In the recent case (Bulatovic v. Siebert) the Plaintiff was struck while crossing Granville Avenue in Vancouver.  She had passed the midway point of the street when struck by the Defendant who was making a left hand turn.

Although there was contradictory evidence about the circumstances of the crash the Court ultimately found that the Plaintiff lawfully entered the crosswalk with a walk signal in her favour and that there was no evidence of contributory negligence.  In finding the Plaintiff faultless for the collision Mr. Justice Steeves provided the following reasons:
[82]         More generally, the reason for the legal protection of pedestrians in crosswalks is the significant inequality in speed and force between a motor vehicle and a pedestrian. A pedestrian is entitled to walk through a crosswalk, taking reasonable precautions consistent with having the right of way, knowing that she is safe. I find that the plaintiff took those precautions and she is entitled to the legal protection of having the right of way under section 132(1) of the Motor Vehicle Act.
[83]         I also adopt the comments of a previous judgement (Hooper v. Nair, 2009 BCSC 862 at para. 32),
I accept the plaintiff’s submission that in order to prove that a plaintiff pedestrian was contributorily negligent, the defendant driver bears the onus of establishing not only inadequate attention on the part of the pedestrian but also must show that by the time the pedestrian realized the driver was not going to yield the right-of-way to the pedestrian, that it would at that point have been possible for the pedestrian to avoid the driver’s car. As well, the driver must show that a reasonable person in the circumstances of the pedestrian would have taken and succeeded in actions which would have avoided impact with the driver’s car:  Olesik v. Mackin (23 February 1987), Vancouver B860365 (S.C.); Pinto v.
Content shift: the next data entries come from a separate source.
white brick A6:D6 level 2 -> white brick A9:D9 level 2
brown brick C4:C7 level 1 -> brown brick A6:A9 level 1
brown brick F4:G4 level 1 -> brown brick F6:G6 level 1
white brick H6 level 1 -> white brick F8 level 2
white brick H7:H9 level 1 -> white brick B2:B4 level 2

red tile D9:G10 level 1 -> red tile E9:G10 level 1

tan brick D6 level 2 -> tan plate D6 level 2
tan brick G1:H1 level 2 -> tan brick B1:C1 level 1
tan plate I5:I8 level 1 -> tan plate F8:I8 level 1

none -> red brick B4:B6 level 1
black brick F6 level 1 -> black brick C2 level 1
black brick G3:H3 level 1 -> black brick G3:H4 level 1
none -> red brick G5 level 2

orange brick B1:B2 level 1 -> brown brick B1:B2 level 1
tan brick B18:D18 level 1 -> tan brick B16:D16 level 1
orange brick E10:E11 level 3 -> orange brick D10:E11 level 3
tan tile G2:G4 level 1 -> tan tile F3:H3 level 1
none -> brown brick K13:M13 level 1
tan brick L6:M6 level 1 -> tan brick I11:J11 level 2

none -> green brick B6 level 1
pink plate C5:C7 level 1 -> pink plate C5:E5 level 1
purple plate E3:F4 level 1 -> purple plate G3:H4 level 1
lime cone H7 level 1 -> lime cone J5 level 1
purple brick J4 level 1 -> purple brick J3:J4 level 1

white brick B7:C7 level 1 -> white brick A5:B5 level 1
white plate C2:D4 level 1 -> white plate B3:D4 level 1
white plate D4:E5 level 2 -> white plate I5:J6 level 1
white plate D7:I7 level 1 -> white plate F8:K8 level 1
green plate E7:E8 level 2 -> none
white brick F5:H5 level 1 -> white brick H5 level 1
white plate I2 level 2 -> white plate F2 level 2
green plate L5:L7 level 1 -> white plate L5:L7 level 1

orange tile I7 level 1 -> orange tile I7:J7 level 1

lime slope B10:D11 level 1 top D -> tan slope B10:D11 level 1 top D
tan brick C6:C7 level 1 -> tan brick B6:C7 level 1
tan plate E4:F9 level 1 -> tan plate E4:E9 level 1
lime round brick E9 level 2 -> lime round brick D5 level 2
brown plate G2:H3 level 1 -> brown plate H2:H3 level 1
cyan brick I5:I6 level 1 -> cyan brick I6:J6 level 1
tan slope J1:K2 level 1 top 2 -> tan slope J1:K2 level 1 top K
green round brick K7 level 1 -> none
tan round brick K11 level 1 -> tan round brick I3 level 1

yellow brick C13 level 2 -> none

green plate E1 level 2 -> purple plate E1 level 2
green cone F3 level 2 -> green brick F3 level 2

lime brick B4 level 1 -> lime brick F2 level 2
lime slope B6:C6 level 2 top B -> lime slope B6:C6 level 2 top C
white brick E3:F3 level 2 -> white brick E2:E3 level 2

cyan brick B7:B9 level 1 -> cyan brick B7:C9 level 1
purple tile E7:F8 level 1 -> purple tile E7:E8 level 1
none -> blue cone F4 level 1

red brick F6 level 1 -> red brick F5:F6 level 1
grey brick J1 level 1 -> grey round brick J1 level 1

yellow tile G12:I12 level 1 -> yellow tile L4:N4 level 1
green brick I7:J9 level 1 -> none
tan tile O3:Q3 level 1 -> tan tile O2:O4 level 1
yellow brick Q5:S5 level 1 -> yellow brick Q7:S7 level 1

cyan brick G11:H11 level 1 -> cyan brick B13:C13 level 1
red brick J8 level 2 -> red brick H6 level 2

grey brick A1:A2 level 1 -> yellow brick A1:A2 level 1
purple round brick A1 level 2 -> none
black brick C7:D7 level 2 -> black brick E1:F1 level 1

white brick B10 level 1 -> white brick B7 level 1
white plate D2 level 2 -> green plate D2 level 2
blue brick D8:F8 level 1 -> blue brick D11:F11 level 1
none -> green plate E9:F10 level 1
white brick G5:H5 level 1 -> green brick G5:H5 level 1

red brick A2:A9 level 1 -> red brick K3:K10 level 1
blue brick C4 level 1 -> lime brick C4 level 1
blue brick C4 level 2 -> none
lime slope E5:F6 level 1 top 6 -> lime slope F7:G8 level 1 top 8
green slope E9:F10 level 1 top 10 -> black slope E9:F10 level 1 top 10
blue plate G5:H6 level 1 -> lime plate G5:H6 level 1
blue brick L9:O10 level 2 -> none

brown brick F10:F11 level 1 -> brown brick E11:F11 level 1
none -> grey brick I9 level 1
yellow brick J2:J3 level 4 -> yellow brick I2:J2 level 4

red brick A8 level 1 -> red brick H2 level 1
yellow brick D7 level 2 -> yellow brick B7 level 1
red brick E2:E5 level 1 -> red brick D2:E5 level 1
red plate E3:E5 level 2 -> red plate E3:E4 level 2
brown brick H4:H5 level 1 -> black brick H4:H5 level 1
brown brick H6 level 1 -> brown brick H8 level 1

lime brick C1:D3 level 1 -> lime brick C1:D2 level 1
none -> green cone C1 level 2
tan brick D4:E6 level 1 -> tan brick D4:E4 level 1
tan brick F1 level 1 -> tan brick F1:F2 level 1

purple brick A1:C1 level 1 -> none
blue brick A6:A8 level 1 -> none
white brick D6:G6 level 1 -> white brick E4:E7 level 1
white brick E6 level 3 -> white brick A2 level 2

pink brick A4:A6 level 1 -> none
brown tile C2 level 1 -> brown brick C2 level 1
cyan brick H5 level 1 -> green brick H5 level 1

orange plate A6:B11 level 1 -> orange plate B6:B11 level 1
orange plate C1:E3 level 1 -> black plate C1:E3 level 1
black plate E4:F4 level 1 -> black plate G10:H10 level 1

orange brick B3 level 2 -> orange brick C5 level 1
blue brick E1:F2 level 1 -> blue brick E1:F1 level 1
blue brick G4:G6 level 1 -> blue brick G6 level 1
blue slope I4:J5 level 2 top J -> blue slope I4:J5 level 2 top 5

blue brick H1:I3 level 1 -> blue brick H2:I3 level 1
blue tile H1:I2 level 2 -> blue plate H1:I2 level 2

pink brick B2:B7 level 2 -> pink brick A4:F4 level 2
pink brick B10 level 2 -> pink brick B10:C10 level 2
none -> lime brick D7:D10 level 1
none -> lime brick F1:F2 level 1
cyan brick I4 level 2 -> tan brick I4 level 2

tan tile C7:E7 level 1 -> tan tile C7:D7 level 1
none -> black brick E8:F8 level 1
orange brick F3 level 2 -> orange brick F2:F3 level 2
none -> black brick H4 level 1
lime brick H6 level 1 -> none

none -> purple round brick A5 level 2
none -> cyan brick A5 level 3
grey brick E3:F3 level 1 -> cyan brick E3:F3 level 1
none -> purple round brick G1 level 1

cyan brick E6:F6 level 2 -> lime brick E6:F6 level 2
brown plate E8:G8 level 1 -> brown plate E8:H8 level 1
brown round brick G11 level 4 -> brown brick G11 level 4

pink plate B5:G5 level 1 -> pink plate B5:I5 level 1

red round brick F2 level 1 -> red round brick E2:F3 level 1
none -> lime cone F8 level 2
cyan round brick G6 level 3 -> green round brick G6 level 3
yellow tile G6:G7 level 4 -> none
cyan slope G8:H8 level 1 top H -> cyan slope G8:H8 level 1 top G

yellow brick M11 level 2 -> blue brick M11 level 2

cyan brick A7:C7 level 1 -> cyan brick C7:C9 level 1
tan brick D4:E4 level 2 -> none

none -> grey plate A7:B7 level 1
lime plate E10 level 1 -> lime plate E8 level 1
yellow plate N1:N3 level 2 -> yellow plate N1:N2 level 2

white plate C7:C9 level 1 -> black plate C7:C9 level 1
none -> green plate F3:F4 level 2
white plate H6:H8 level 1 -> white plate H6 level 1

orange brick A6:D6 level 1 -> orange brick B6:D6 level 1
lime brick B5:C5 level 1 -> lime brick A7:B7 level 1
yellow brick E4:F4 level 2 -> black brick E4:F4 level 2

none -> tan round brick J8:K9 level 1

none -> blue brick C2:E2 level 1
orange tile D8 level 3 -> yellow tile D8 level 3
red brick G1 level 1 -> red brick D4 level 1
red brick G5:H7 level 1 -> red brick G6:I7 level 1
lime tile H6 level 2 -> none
Rana, [1993] B.C.J. No. 1312 (S.C.).
[84]         I find that the plaintiff stepped into the crosswalk on Granville Avenue, going south, when the pedestrian signal said “Walk”. I accept her evidence that she pushed the button that controlled the pedestrian light and she waited for it to turn to “Walk”. Again, her evidence on this point was not directly challenged. The evidence and submissions that the plaintiff took inadequate attention or could have somehow avoided the accident are not, in my view, persuasive. More persuasive, is the defendant’s evidence that he could have looked to his left in order to see the plaintiff.
[85]         It follows from Section 132(1) and my findings above that the plaintiff entered the crosswalk with a “Walk” signal, that she had the right of way over all vehicles, including the defendant. It also follows that the defendant was negligent in not looking for pedestrians in the crosswalk when he made his left turn. To be clear, I do not find that the plaintiff was contributorily negligent.